Agenda intensif yang berlangsung selama dua hari ini diikuti oleh 25 peserta dari berbagai latar belakang, mulai dari korporasi nasional dan multinasional, organisasi masyarakat sipil, lembaga internasional, hingga institusi pendidikan. Pelatihan ini dirancang khusus untuk mencetak fasilitator kompeten yang mampu menyebarluaskan pemahaman tentang prinsip transparansi, akuntabilitas, serta tata kelola perusahaan yang baik.

Economic Governance Officer Transparency International Indonesia, Asri Widayati, menjelaskan bahwa program ini bertujuan memperluas penerapan standar etika bisnis agar tidak hanya berhenti di tingkat internal perusahaan besar. Menurutnya, pemahaman mengenai integritas ini harus mampu menjangkau seluruh ekosistem pendukung, termasuk pelaku Usaha Mikro, Kecil, dan Menengah (UMKM), pemasok, vendor, serta mitra bisnis strategis lainnya.

Langkah taktis ini menjadi respons nyata terhadap masih tingginya tantangan korupsi di sektor riil. Praktik penyuapan dan korupsi terbukti meningkatkan biaya ekonomi, memicu ketidakpastian hukum, serta merusak kepercayaan publik dan daya saing industri nasional. Oleh karena itu, penguatan kepatuhan (compliance) dinilai menjadi kunci utama dalam membangun ekosistem usaha yang sehat.

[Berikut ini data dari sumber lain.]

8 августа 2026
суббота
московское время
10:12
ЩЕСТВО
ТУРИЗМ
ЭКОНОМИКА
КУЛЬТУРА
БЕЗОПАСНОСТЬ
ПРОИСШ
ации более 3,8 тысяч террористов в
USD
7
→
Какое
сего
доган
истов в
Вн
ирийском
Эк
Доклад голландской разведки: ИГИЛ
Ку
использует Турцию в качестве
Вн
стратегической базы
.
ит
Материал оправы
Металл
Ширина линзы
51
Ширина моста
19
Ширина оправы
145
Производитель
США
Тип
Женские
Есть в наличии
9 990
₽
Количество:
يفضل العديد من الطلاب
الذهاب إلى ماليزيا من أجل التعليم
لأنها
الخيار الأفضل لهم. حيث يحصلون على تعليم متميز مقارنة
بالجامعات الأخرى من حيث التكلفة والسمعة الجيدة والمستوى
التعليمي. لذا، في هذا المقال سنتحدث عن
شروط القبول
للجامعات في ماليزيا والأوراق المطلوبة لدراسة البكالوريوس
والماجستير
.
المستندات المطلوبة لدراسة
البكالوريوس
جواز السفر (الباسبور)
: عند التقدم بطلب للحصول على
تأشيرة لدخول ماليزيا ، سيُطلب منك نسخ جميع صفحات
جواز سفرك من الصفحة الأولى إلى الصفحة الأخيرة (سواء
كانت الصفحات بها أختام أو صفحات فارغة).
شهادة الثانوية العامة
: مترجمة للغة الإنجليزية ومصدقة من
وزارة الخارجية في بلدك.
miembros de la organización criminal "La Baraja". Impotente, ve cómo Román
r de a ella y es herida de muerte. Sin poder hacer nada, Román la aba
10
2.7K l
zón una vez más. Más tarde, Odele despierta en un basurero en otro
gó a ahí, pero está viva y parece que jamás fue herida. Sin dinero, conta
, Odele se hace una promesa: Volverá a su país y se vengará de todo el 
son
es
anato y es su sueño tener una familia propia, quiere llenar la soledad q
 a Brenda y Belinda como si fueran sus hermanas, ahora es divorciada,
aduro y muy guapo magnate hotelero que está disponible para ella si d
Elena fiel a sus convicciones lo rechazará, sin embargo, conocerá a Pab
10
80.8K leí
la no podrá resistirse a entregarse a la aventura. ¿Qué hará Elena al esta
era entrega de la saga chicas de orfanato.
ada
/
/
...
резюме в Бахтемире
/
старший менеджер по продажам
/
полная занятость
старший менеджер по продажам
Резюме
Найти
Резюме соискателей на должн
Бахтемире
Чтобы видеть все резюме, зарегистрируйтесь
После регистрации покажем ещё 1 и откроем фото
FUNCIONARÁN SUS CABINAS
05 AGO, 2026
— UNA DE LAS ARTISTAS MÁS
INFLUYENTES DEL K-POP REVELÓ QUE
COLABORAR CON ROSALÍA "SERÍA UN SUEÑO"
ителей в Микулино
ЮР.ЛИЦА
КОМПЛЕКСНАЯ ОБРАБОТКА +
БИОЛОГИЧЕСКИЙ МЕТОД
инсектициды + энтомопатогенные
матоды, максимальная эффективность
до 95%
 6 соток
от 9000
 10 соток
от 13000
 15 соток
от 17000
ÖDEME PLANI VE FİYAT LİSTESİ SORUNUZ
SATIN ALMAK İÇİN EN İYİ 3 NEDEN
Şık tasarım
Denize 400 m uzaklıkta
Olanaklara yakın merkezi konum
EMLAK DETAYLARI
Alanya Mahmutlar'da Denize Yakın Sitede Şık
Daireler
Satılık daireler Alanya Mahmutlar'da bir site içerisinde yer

Selama pelatihan, para calon fasilitator dibekali dengan modul komprehensif dari Alliance for Integrity yang mencakup tiga pilar utama: memahami risiko korupsi (Understand), membangun sistem internal yang kokoh (Build), serta memperluas kolaborasi (Share). Melalui pendekatan pembelajaran yang interaktif dan partisipatif, para agen perubahan ini diharapkan mampu mendorong iklim usaha di Indonesia yang lebih transparan dan berdaya saing global.